When Fitzgerald returned home, he began his aviation experience. He purchased a J-3 Piper cub, which he flew during his two years as a professional baseball player and during his freshman year of college at Notre Dame. After his freshman year at Notre Dame, Fitzgerald returned to South Dakota and attended Black Hills Teachers College for two years where he played football and looked into pursuing a career as a high school coach. But in the end, he knew that he wanted to be a pilot and left Black Hills Teachers College to attend Naval Air Cadet Training in June, 1957.
Fitzgerald went into Naval Air Cadet Training as a Second Lieutenant and rose to Captain. After Fitzgerald completed his training, he was assigned to VMA-121 Squadron at El Toro, California. It was in California that Fitzgerald met his wife, Tory, and where they began their family of three daughters: Cathleen, Victoria, and Suzanne. In order for Fitzgerald to advance any further in the ranks, he had to become a college graduate, thus Fitzgerald returned to the Black Hills with his wife and three daughters to finish his degree at Black Hills Teachers College.
Fitzgerald served twenty eight years in the Marines, including two, 13-month tours during the Vietnam War. He was awarded the Distinguished Flying Cross on February 2, 1968, for an incredibly dangerous mission that ended in the rescue of a Marine reconnaissance platoon in Vietnam near Dong Ha. There had been previous failed attempts that had been forced to abort due to heavy overcast as well as low fuel supply. Fitzgerald displayed incredible bravery when at an altitude of 400 feet over the sea, he broke through the overcast and headed inland, putting his life in severe danger. He skillfully positioned his aircraft all while under intense enemy fire and conducted repeated “rocket and strafing” runs within seventy-five meters of the Marine positions and managed to execute evasive maneuvers in order to avoid the fragmentation of his aircraft.
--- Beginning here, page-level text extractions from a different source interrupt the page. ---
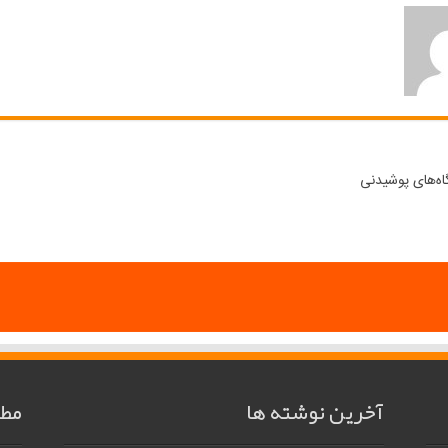
ه‌های پوشیدنی
آخرین نوشته ها
مطا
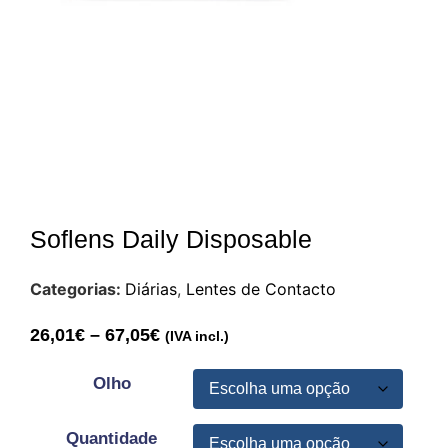
Soflens Daily Disposable
Categorias:
Diárias
,
Lentes de Contacto
26,01
€
–
67,05
€
(IVA incl.)
Olho
Quantidade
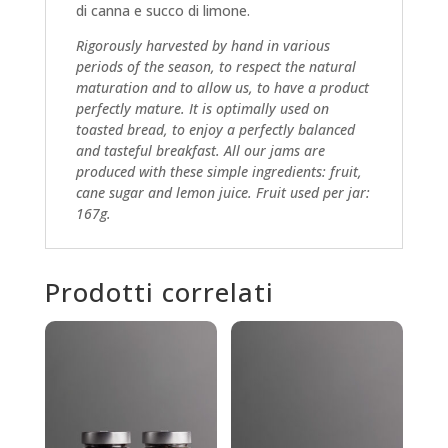
di canna e succo di limone.
Rigorously harvested by hand in various
periods of the season, to respect the natural
maturation and to allow us, to have a product
perfectly mature. It is optimally used on
toasted bread, to enjoy a perfectly balanced
and tasteful breakfast. All our jams are
produced with these simple ingredients: fruit,
cane sugar and lemon juice. Fruit used per jar:
167g.
Prodotti correlati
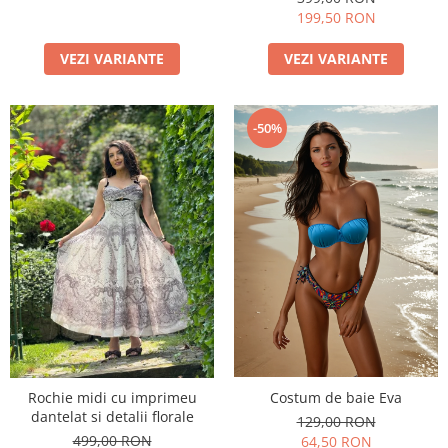
199,50 RON
VEZI VARIANTE
VEZI VARIANTE
-50%
Costum de baie Eva
Rochie midi cu imprimeu
dantelat si detalii florale
129,00 RON
499,00 RON
64,50 RON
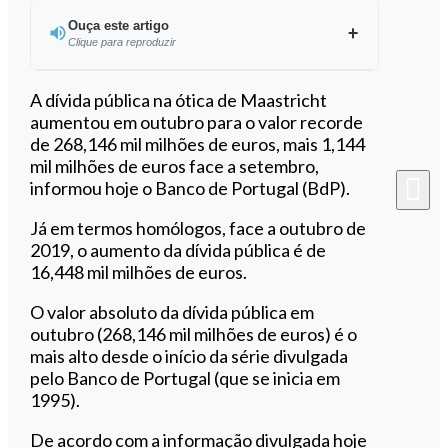
Ouça este artigo
Clique para reproduzir
Ouvir este artigo
A dívida pública na ótica de Maastricht
aumentou em outubro para o valor recorde
de 268,146 mil milhões de euros, mais 1,144
mil milhões de euros face a setembro,
informou hoje o Banco de Portugal (BdP).
Já em termos homólogos, face a outubro de
2019, o aumento da dívida pública é de
16,448 mil milhões de euros.
O valor absoluto da dívida pública em
outubro (268,146 mil milhões de euros) é o
mais alto desde o início da série divulgada
pelo Banco de Portugal (que se inicia em
1995).
De acordo com a informação divulgada hoje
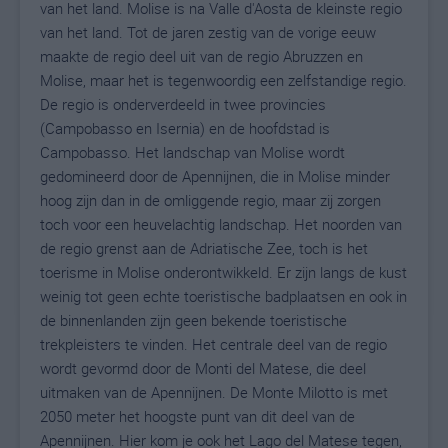
van het land. Molise is na Valle d'Aosta de kleinste regio
van het land. Tot de jaren zestig van de vorige eeuw
maakte de regio deel uit van de regio Abruzzen en
Molise, maar het is tegenwoordig een zelfstandige regio.
De regio is onderverdeeld in twee provincies
(Campobasso en Isernia) en de hoofdstad is
Campobasso. Het landschap van Molise wordt
gedomineerd door de Apennijnen, die in Molise minder
hoog zijn dan in de omliggende regio, maar zij zorgen
toch voor een heuvelachtig landschap. Het noorden van
de regio grenst aan de Adriatische Zee, toch is het
toerisme in Molise onderontwikkeld. Er zijn langs de kust
weinig tot geen echte toeristische badplaatsen en ook in
de binnenlanden zijn geen bekende toeristische
trekpleisters te vinden. Het centrale deel van de regio
wordt gevormd door de Monti del Matese, die deel
uitmaken van de Apennijnen. De Monte Milotto is met
2050 meter het hoogste punt van dit deel van de
Apennijnen. Hier kom je ook het Lago del Matese tegen,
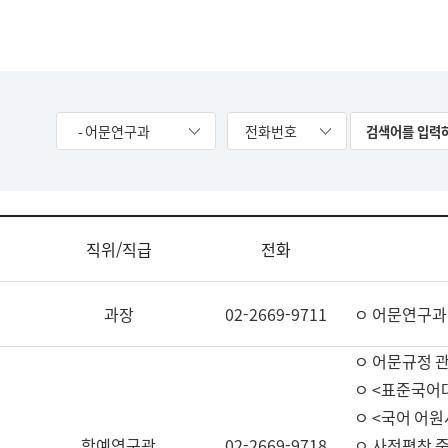
- 어문연구과
전화번호
직위/직급
전화
과장
02-2669-9711
ㅇ 어문연구과
ㅇ 어문규정 
ㅇ <표준국어
ㅇ <국어 어원
학예연구관
02-2669-9718
ㅇ 사전편찬 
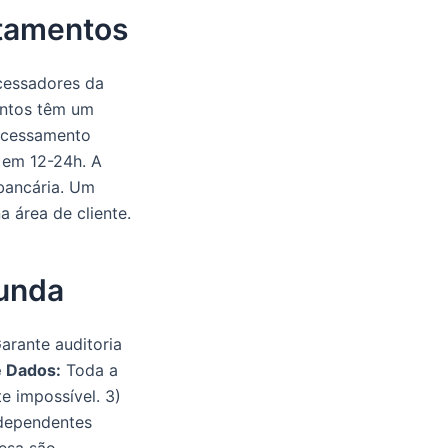
ntamentos
cessadores da
entos têm um
rocessamento
 em 12-24h. A
 bancária. Um
a área de cliente.
funda
arante auditoria
e Dados:
Toda a
e impossível. 3)
ndependentes
mesa são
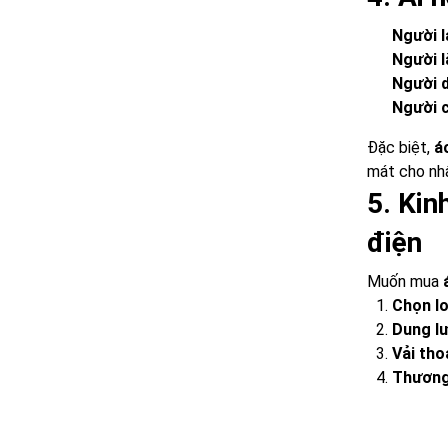
Người l
Người l
Người 
Người c
Đặc biệt,
á
mát cho nhâ
5. Kin
điện
Muốn mua
Chọn lo
Dung lư
Vải tho
Thương 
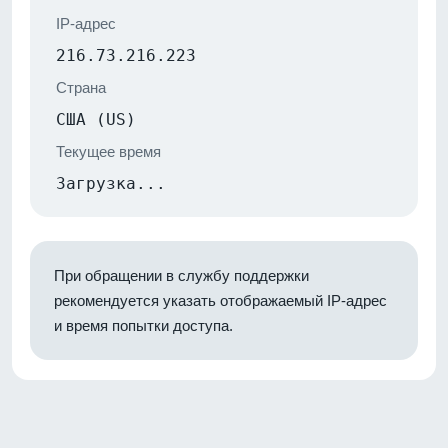
IP-адрес
216.73.216.223
Страна
США (US)
Текущее время
Загрузка...
При обращении в службу поддержки
рекомендуется указать отображаемый IP-адрес
и время попытки доступа.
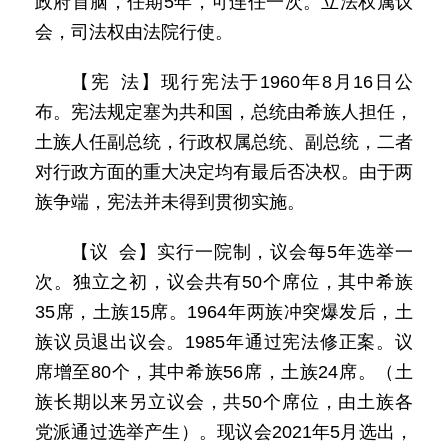
政府首脑，任期5年，可连任一次。立法权属议
会，司法权由法院行使。
【宪 法】现行宪法于1960年8月16日公
布。宪法规定塞为共和国，总统由希族人担任，
土族人任副总统，行政权属总统、副总统，二者
对行政方面的重大决定均有最后否决权。由于两
族争端，宪法并未得到贯彻实施。
【议 会】实行一院制，议会每5年选举一
次。独立之初，议会共有50个席位，其中希族
35席，土族15席。1964年两族冲突爆发后，土
族议员退出议会。1985年通过宪法修正案。议
席增至80个，其中希族56席，土族24席。（土
族长期以来另立议会，共50个席位，由土族各
党派通过选举产生）。现议会2021年5月选出，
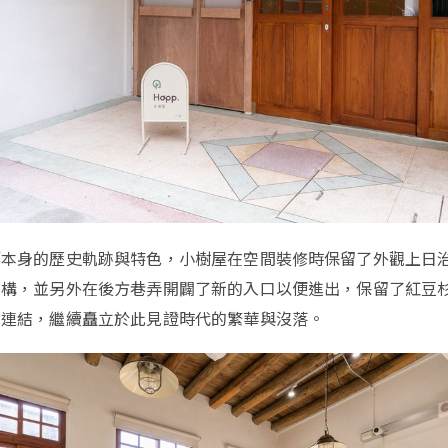
築本身的歷史軌跡與特色，小樹屋在空間裝修時保留了外觀上日
結構，並另外在後方巷弄開闢了新的入口以便進出，保留了紅豆
的連結，繼續矗立於此見證時代的繁華與沒落。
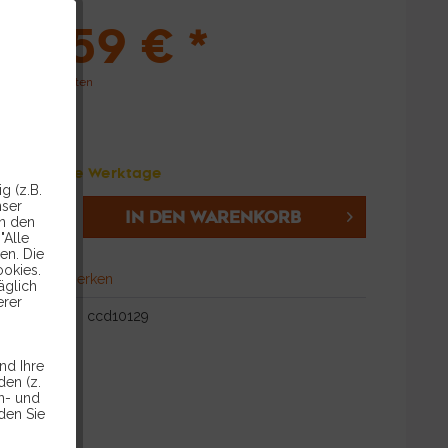
04,59 € *
l. Versandkosten
 Auf Anfrage Werktage
g (z.B.
nser
IN DEN
WARENKORB
in den
"Alle
en. Die
ookies.
hen
Merken
äglich
erer
ccd10129
nd Ihre
en (z.
en- und
den Sie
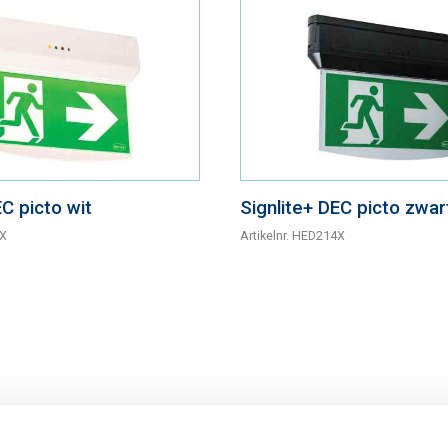
EC picto wit
Signlite+ DEC picto zwar
X
Artikelnr.
HED214X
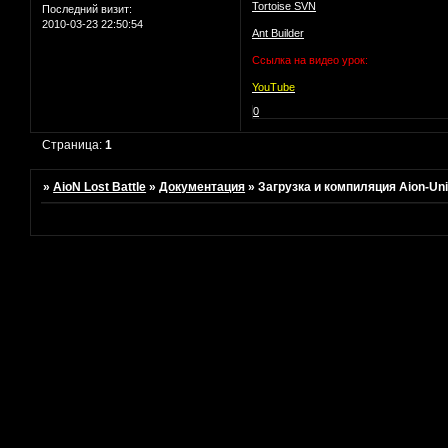
Tortoise SVN
Последний визит:
2010-03-23 22:50:54
Ant Builder
Ссылка на видео урок:
YouTube
0
Страница:
1
»
AioN Lost Battle
»
Документация
»
Загрузка и компиляция Aion-Un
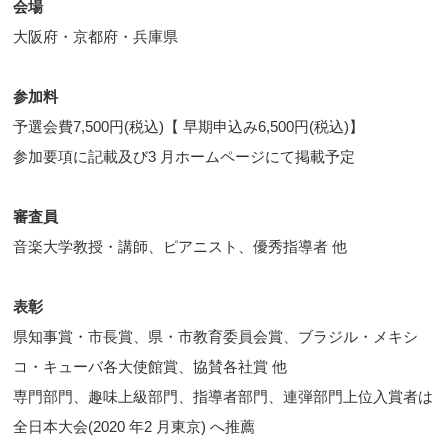
会場
大阪府・京都府・兵庫県
参加料
予選会費7,500円(税込)【 早期申込み6,500円(税込)】
参加要項に記載及び3 月ホームページにて掲載予定
審査員
音楽大学教授・講師、ピアニスト、優秀指導者 他
表彰
県知事賞・市長賞、県・市教育委員会賞、ブラジル・メキシ
コ・キューバ各大使館賞、協賛各社賞 他
専門部門、趣味上級部門、指導者部門、連弾部門上位入賞者は
全日本大会(2020 年2 月東京) へ推薦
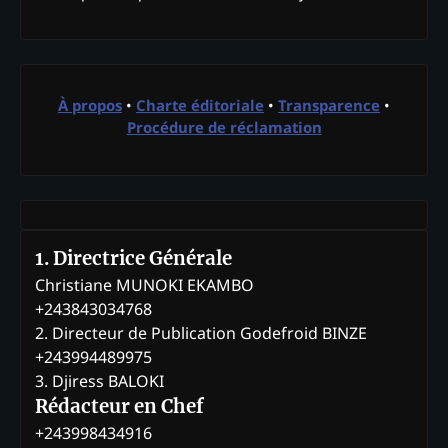
À propos
•
Charte éditoriale
•
Transparence
•
Procédure de réclamation
1. Directrice Générale
Christiane MUNOKI EKAMBO
+243843034768
2. Directeur de Publication Godefroid BINZE
+243994489975
3. Djiress BALOKI
Rédacteur en Chef
+243998434916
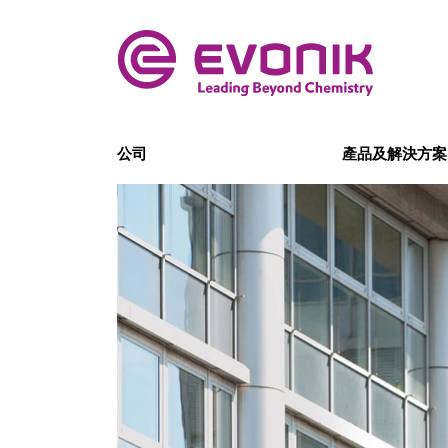
公司
產品及解決方案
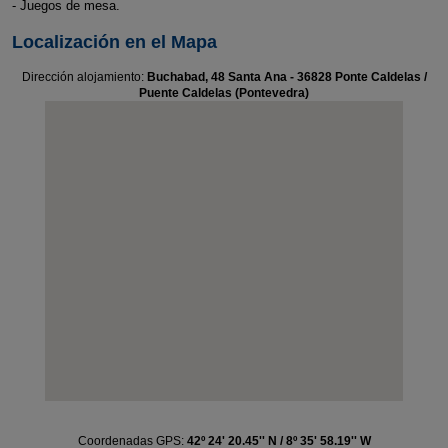
- Juegos de mesa.
Localización en el Mapa
Dirección alojamiento:
Buchabad, 48 Santa Ana - 36828 Ponte Caldelas /
Puente Caldelas (Pontevedra)
Coordenadas GPS:
42º 24' 20.45'' N / 8º 35' 58.19'' W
Because of his sheer determination, skill, and bravery, helicopters were able to enter the zone and extract the reconnaissance team.
From 1977-1978, he commanded the VMA-214 Squadron, also known as the Black Sheep Squadron, a group made up of almost all Marine aviation whose purpose was to aid the men on the ground in Southern Vietnamese territory. This squadron was later made famous by the “Black Sheep Squadron” television show. Fitzgerald flew 261 Combat mission which earned him four Air Medals and the Bronze Star Medal.
It was while Fitzgerald was stationed at the Southern Command Headquarters in Naples, Italy, that it was discovered that he had developed a brain tumor. The tumor progressed rapidly and Fitzgerald only lived eighteen months after the diagnosis. He passed away August, 1981, at the Ft. Meade Veterans Hospital near Sturgis, South Dakota. He is currently buried in the Black Hills National Cemetery outside of Sturgis, South Dakota. Posthumously, in August 2001, Fitzgerald was inducted into the South Dakota Aviation Hall of Fame.